Work order A
Answer these about the boot partition thread:
(i) What permission does the first poster believe is normal for the boot kernel?
(ii) Which command does BillWho suggest for checking the status of the mounts?
(iii) Which kernel version did cwc put in for the recovery kernel?
Work order B
Rewrite the part of the boot partition thread starting at "I'm not sure" and ending at "for the line!", putting "success" in place of "luck".
Work order C
Carry on the boot partition thread from the point where it stops.

(Beginning of Excerpted text)

I was able to mount the boot partition drive using a live cd. I chrooted the files ystem and wrote to it.

I'm not sure what to do once I've mounted the drive?

How do I make it writable?  

I tried a chmod 755 to the boot kernel with no luck.  I believe the normal permission is 644.

Thanks for the line!

----------

## BillWho

cwc,

 *Quote:*   

> I edited my grub file to update my system rescue

 

Usually ro single is appended to the kernel line for recovery mode. 

The kernel should be set to 644 root root

Check the status of the mounts with mount|column -t

It should return (rw,noatime,errors=continue,barrier=1,data=writeback) for /

Did you change your fstab line for /   :Question: 

I don't know what changes you made so I can't guess at an answer at the moment   :Smile: 

----------

## cwc

 *BillWho wrote:*   

> cwc,
> 
>  *Quote:*   I edited my grub file to update my system rescue 
> 
> Usually ro single is appended to the kernel line for recovery mode. 
> ...

 

I did not change my fstab  .  I'm my / is set to defaults

The only thing I changed was the kernel for my recovery kernel  3.0.1 instead of 2.6.

(End of Excerpted text)
(Beginning of Listed entries)

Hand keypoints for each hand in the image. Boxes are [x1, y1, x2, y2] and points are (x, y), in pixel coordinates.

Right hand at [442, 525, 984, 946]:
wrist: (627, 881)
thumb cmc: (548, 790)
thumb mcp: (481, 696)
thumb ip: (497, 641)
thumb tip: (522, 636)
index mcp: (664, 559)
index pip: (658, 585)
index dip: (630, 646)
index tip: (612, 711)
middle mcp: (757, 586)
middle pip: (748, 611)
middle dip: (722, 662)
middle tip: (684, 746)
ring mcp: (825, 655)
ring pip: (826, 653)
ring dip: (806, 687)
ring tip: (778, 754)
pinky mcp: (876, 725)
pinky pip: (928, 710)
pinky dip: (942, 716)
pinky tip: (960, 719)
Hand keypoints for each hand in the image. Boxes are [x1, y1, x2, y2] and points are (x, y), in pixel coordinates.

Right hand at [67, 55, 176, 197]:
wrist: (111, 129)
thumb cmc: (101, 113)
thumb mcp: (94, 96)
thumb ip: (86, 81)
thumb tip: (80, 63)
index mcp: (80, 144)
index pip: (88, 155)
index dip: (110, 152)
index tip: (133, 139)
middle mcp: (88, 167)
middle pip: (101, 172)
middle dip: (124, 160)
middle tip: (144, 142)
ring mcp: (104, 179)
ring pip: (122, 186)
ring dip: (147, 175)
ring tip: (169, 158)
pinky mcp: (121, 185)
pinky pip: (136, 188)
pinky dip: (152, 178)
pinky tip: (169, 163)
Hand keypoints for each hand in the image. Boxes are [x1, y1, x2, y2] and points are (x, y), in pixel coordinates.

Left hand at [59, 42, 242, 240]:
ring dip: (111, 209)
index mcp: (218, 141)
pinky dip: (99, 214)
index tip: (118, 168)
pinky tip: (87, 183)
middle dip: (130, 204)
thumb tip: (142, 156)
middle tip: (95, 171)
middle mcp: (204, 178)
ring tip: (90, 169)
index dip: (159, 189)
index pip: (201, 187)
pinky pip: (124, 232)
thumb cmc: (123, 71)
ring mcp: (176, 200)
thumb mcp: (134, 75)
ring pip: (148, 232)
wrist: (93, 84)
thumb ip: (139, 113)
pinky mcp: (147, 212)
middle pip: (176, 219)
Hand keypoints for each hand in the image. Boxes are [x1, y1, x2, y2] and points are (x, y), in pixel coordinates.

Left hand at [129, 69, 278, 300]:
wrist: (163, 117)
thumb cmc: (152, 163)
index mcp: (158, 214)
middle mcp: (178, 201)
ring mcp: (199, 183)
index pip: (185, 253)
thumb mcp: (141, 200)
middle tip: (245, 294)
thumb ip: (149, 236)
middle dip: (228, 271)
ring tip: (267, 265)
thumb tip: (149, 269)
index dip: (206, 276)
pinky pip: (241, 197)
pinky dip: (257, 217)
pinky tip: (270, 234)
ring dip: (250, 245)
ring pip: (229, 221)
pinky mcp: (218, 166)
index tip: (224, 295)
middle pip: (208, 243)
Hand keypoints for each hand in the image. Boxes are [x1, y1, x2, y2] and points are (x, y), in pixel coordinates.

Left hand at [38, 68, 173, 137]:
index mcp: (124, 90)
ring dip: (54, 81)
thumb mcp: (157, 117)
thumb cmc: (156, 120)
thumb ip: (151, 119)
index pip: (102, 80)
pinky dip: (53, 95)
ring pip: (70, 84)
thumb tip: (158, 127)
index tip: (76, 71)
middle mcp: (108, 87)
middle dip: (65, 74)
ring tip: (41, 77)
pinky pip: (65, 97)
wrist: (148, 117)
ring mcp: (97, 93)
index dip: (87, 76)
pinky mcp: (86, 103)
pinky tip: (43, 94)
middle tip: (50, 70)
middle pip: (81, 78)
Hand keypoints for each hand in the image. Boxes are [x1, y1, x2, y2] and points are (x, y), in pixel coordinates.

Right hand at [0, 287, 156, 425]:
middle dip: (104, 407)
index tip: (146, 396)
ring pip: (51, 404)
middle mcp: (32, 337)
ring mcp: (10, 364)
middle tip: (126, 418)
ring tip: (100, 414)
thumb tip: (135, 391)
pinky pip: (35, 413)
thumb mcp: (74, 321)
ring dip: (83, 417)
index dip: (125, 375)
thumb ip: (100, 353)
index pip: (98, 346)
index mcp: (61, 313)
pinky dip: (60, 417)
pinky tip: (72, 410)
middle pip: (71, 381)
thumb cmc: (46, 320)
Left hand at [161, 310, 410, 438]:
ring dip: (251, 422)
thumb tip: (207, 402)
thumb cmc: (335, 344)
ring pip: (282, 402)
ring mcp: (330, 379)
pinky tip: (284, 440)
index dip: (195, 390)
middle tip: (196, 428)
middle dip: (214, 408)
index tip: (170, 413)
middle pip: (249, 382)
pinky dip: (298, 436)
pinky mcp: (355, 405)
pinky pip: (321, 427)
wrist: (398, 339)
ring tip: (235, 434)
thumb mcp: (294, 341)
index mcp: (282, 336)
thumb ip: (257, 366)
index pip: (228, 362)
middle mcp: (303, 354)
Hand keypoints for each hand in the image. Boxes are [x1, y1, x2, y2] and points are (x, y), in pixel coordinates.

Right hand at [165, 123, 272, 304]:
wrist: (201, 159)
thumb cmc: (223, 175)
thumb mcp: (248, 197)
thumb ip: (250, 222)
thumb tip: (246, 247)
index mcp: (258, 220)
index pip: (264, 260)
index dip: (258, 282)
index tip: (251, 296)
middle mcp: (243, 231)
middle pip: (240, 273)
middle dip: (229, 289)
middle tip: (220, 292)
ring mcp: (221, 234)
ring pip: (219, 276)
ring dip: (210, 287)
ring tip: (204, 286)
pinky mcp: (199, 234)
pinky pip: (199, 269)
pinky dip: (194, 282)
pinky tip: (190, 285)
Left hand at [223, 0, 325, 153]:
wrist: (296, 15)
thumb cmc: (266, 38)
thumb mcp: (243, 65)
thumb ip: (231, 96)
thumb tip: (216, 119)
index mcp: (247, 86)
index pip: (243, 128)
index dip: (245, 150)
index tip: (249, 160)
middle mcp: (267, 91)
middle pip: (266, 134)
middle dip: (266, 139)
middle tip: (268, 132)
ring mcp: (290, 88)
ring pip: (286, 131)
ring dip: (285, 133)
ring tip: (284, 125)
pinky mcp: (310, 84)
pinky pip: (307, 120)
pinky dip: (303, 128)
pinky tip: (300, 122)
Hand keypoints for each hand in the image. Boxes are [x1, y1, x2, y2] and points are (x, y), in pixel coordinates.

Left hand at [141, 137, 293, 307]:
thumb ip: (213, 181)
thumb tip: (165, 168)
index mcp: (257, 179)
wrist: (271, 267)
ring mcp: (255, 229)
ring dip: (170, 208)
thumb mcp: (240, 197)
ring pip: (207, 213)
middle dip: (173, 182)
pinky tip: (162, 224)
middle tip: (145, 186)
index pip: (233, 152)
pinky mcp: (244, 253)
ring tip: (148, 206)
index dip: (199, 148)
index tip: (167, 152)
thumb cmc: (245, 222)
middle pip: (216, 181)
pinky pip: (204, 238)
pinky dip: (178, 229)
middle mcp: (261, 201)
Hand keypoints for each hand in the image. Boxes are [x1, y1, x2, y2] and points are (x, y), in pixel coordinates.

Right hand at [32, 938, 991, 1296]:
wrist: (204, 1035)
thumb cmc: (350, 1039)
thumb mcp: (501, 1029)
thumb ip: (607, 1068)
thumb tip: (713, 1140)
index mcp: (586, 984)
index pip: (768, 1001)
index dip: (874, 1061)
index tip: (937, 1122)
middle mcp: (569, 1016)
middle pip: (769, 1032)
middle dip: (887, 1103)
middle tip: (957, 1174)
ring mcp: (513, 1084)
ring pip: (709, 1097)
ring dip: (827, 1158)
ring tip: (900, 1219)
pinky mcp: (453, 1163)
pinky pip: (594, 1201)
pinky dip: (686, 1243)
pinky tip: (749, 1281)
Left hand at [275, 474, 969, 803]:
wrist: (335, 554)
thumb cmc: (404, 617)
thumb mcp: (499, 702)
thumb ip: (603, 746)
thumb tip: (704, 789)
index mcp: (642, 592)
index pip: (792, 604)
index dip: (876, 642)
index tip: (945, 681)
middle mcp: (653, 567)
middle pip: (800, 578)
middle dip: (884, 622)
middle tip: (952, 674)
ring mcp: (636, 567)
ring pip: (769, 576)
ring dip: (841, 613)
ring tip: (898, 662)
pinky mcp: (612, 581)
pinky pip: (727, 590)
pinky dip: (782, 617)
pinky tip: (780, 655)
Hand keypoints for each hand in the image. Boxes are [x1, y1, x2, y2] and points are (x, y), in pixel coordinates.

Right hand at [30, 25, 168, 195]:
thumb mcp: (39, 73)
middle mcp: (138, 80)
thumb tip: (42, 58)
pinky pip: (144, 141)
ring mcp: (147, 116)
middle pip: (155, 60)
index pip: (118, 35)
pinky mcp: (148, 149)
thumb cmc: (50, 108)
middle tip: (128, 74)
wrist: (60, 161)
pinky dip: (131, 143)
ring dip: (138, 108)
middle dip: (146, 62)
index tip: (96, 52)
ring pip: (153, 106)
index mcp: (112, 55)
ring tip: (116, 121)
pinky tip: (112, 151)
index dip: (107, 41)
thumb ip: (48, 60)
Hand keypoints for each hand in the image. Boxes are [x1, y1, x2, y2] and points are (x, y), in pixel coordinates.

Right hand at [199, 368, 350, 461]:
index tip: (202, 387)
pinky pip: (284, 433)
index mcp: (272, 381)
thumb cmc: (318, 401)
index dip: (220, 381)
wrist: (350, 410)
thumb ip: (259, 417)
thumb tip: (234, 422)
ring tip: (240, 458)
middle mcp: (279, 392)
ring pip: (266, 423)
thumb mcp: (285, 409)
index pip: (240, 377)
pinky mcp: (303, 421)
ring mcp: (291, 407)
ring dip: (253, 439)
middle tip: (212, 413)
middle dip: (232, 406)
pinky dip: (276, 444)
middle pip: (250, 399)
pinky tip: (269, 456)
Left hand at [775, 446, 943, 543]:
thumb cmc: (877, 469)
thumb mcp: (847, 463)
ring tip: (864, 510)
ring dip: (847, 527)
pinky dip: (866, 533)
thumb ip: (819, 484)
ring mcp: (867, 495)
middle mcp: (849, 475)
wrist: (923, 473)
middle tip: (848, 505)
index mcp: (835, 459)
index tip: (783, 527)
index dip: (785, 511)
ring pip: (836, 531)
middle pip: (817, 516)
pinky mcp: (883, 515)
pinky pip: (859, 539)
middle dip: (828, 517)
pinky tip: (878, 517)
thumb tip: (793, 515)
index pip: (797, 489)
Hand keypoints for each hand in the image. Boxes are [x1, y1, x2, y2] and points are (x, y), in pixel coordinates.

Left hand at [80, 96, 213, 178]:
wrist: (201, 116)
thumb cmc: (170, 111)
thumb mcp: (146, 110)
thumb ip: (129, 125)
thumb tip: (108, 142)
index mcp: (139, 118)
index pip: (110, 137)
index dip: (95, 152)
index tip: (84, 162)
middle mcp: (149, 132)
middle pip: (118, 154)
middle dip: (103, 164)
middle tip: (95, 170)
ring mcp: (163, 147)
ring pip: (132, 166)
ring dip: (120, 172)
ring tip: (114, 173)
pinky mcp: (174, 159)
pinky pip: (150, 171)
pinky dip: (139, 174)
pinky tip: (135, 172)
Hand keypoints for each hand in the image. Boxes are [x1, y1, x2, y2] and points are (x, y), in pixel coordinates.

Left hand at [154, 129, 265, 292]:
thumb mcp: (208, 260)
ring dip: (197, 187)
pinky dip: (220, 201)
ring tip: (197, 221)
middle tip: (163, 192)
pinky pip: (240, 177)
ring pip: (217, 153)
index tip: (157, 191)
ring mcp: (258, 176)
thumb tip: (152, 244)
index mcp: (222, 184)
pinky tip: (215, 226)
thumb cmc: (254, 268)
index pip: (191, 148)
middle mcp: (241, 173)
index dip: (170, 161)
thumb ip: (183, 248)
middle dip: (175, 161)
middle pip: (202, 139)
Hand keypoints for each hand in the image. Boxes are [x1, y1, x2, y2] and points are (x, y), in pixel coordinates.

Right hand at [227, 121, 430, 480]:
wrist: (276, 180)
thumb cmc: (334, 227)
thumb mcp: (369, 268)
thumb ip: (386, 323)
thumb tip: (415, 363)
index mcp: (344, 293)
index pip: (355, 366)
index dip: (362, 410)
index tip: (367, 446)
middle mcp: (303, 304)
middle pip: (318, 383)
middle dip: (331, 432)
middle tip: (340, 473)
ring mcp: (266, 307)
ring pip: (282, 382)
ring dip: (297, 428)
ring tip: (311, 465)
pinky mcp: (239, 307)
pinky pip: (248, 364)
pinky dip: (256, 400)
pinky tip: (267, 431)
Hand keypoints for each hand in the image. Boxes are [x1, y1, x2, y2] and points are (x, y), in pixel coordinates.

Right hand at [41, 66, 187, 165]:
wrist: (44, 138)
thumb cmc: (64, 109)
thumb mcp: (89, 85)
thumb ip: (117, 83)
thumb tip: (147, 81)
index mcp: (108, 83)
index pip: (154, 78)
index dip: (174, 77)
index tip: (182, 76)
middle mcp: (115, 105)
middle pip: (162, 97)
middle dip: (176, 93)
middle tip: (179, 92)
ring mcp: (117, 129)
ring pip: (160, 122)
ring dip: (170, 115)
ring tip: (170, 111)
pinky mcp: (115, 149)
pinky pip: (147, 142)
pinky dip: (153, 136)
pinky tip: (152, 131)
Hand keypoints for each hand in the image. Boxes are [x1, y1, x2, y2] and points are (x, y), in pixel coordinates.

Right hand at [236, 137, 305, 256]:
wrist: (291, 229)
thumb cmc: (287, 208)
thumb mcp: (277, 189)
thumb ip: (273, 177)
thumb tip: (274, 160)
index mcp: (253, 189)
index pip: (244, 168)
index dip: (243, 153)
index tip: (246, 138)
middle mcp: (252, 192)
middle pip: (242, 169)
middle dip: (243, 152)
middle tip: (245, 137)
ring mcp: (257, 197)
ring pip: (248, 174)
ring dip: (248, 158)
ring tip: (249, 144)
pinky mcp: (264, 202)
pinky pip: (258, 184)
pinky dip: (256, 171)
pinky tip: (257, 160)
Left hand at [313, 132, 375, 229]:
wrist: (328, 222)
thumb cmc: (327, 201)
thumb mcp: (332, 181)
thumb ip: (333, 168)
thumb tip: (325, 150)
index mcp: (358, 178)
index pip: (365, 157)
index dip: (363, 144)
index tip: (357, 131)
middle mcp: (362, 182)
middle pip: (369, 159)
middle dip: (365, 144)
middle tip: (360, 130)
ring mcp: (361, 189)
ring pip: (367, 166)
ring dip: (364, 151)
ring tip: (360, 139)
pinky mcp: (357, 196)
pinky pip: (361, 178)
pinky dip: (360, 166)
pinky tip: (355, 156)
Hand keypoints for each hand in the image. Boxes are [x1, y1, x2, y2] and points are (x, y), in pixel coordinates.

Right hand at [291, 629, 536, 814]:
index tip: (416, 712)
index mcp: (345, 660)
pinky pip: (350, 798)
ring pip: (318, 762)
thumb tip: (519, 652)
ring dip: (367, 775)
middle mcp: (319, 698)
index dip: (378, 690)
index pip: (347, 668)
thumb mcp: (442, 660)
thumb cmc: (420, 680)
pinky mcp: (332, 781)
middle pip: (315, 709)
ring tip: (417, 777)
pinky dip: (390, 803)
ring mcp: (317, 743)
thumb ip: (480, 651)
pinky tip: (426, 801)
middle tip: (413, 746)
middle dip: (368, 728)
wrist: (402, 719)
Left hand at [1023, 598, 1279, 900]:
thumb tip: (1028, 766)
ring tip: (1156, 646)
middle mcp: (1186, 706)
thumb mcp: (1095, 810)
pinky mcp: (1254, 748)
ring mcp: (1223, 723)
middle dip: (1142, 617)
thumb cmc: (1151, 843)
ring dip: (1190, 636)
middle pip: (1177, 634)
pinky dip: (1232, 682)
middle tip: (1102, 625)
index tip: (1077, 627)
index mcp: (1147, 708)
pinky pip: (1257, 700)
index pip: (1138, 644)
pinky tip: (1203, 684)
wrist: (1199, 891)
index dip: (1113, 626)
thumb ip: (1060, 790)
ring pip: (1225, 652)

(End of Listed entries)

Exercise response A
(i) 644
(ii) mount|column -t
(iii) 3.0.1, in place of 2.6

Exercise response B
I'm not sure what to do once I've mounted the drive?

How do I make it writable?  

I tried a chmod 755 to the boot kernel with no success.  I believe the normal permission is 644.

Thanks for the line!

Exercise response C
I do not think that was the issue.  I am not on the internet with my gentoo box so it's kind of tough typing the exact errors.

Presently all I can do is tty.  I think I'll chroot then check read/write.

How about fsck ?

----------

## BillWho

cwc,

 *Quote:*   

> How about fsck ?

 

It can't hurt anything to do an error check   :Exclamation: 

Just make sure the filesystems you're going to check are not mounted   :Smile: 

----------

## cwc

 *BillWho wrote:*   

> cwc,
> 
>  *Quote:*   How about fsck ? 
> 
> It can't hurt anything to do an error check  
> ...

 

! fsck solved the problem? !

I do know my system has some issues.

On boot I get these two errors:

Error 1 > Setting up the Logical Volume Manage .  No Volume Groups . . .  (I've got a basic system)  /boot swap /root  /mnt/uno  /mnt/duo

Error 2 >*WARNING:  rc_sys not defined in  rc.conf  falling back to automatic detection.

Thanks again for the lines!  I'll work on thing tomorrow.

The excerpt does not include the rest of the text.